Consigne 1: Relevez tous les noms de personnes cités dans l'extrait sur les flibustiers du Cygnet.

Extrait du texte:
/---

Gullock avait appartenu à l'équipage du Cygnet, capitaine Charles Swan, qui fut l'un des rares capitaines non-espagnols à avoir traversé la grande mer du Sud (l'océan Pacifique) au XVIIe siècle. Il avait donc été l'un des compagnons de William Dampier. 

Je n'ai évidemment pas pu inclure toutes les trouvailles (et elles sont nombreuses) que j'ai faites concernant les aventures « asiatiques » des flibustiers du Cygnet, qui revenaient de faire la course contre les Espagnols aux côtes pacifiques des Amériques.  Le séjour de plusieurs mois que ces flibustiers firent chez le sultan de Mindanao (aux Philippines) a été peu étudié, ainsi que les circonstances de la décision du deux tiers d'entre eux d'abandonner leur capitaine et ses partisans chez ce monarque musulman. De même, la course subséquente du Cygnet, sous leur conduite, vers la mer de Chine méridionale jusqu'à Madagascar, et le sort de ceux qui, comme Gullock, demeurèrent à Mindanao.

\---

Extraits de liste:

/---

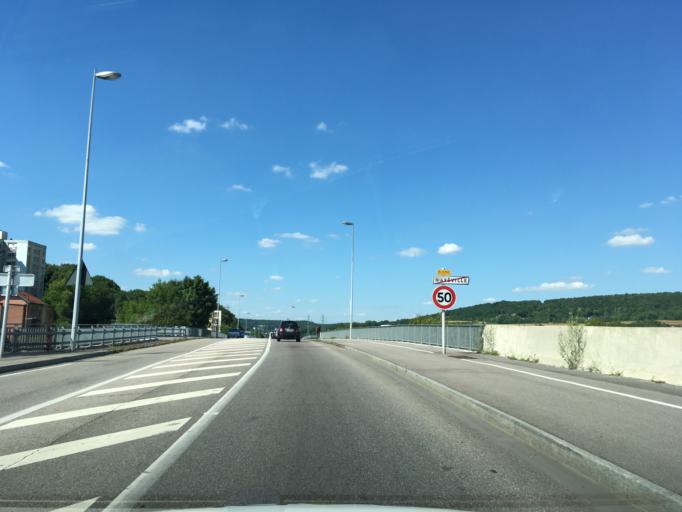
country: FR
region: Lorraine
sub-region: Departement de Meurthe-et-Moselle
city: Maxeville
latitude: 48.7184
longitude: 6.1708
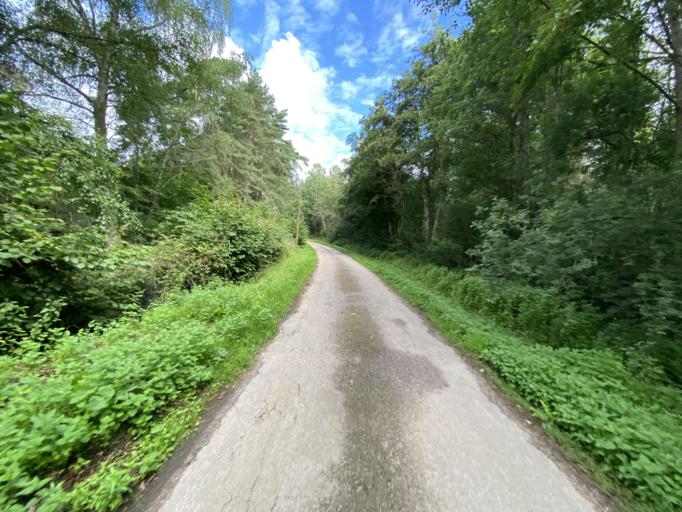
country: FR
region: Bourgogne
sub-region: Departement de la Cote-d'Or
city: Saulieu
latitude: 47.2858
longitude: 4.1731
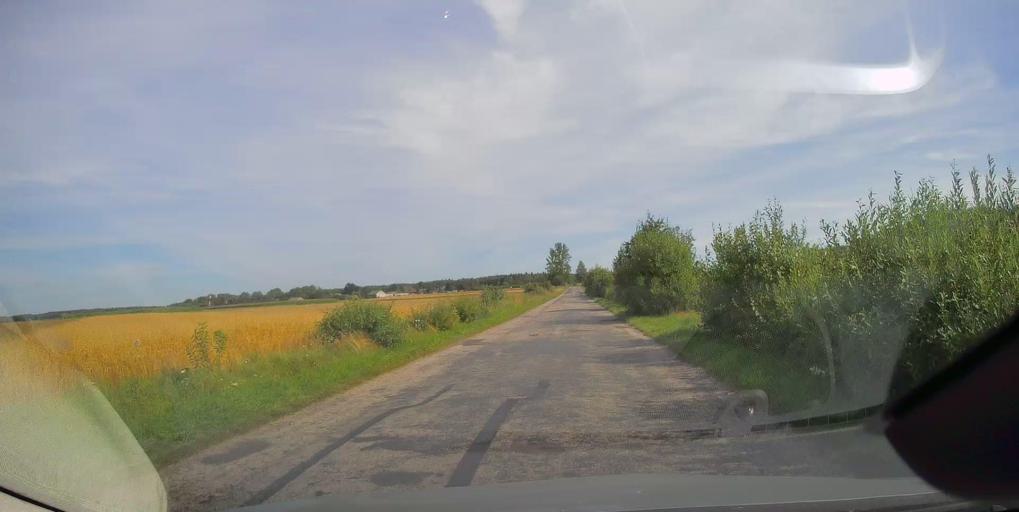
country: PL
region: Lodz Voivodeship
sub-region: Powiat opoczynski
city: Mniszkow
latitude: 51.4148
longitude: 20.0332
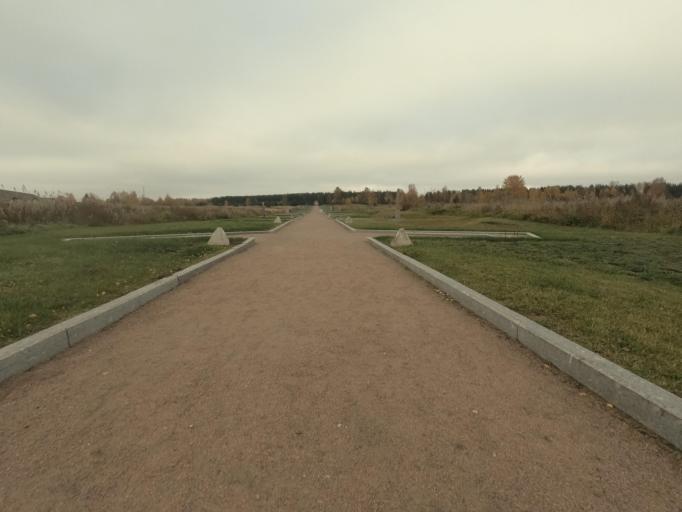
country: RU
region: Leningrad
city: Kirovsk
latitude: 59.8463
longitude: 30.9497
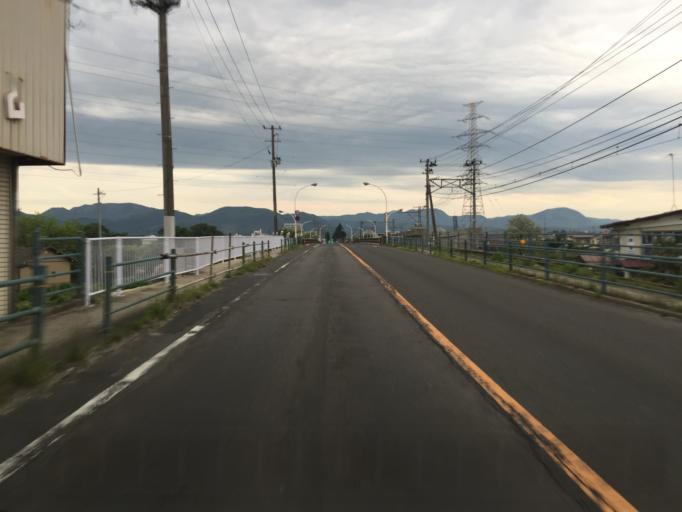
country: JP
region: Fukushima
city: Fukushima-shi
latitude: 37.7805
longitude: 140.4435
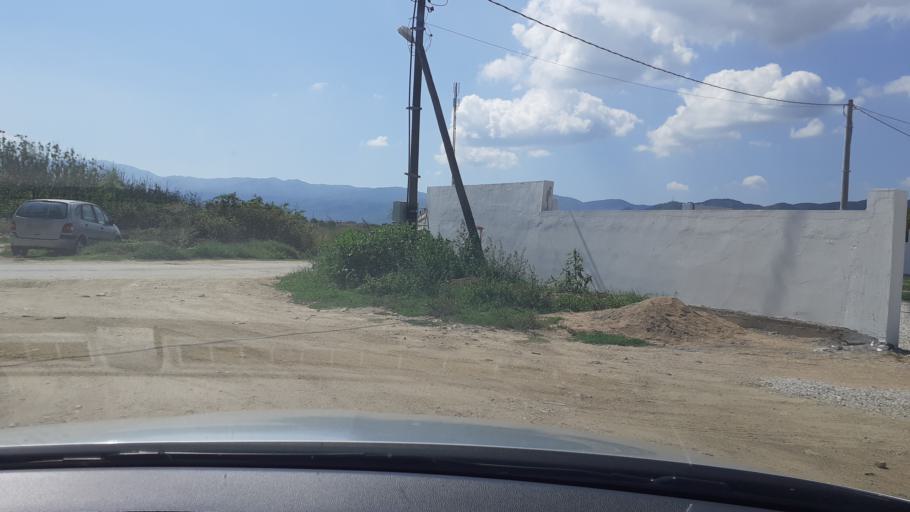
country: MK
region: Vasilevo
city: Vasilevo
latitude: 41.4677
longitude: 22.6426
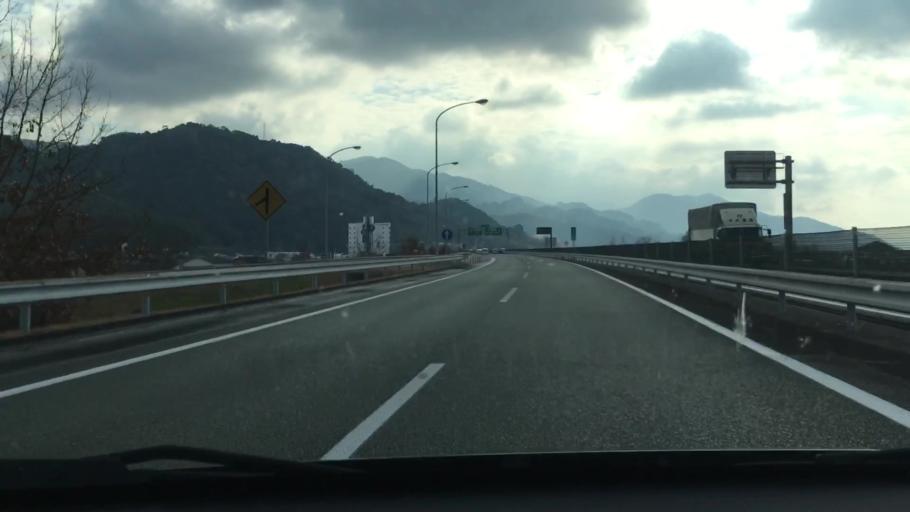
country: JP
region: Kumamoto
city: Yatsushiro
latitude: 32.5123
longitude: 130.6476
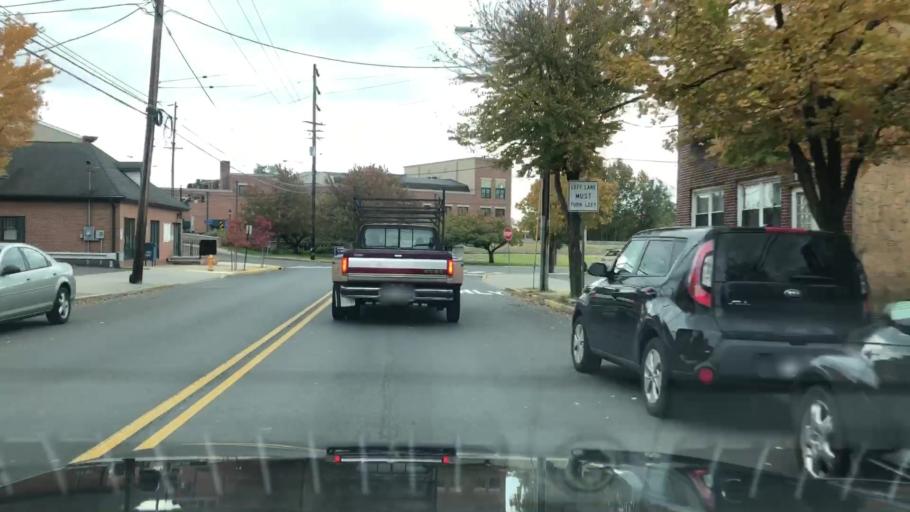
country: US
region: Pennsylvania
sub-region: Bucks County
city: Bristol
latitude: 40.0976
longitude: -74.8610
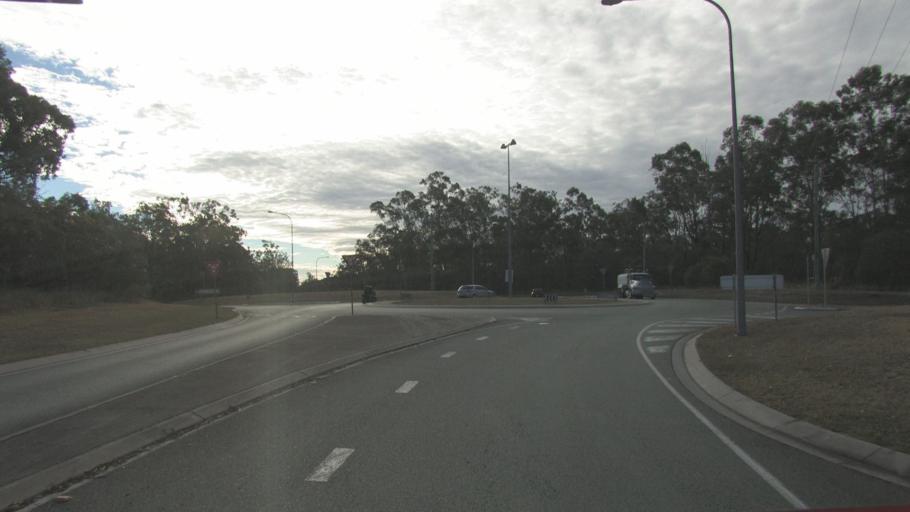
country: AU
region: Queensland
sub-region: Logan
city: Cedar Vale
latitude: -27.8361
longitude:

\---

Consigne 2: Citez les lignes de la liste, de celle qui contient « latitude: 59.8463 » jusqu'à celle qui contient « city: Yatsushiro », ces deux lignes incluses. Omettez les images dans votre réponse.

Réponse 1: Gullock, Charles Swan, William Dampier

Réponse 2:
latitude: 59.8463
longitude: 30.9497
country: JP
region: Fukushima
city: Fukushima-shi
latitude: 37.7805
longitude: 140.4435
country: MK
region: Vasilevo
city: Vasilevo
latitude: 41.4677
longitude: 22.6426
country: JP
region: Kumamoto
city: Yatsushiro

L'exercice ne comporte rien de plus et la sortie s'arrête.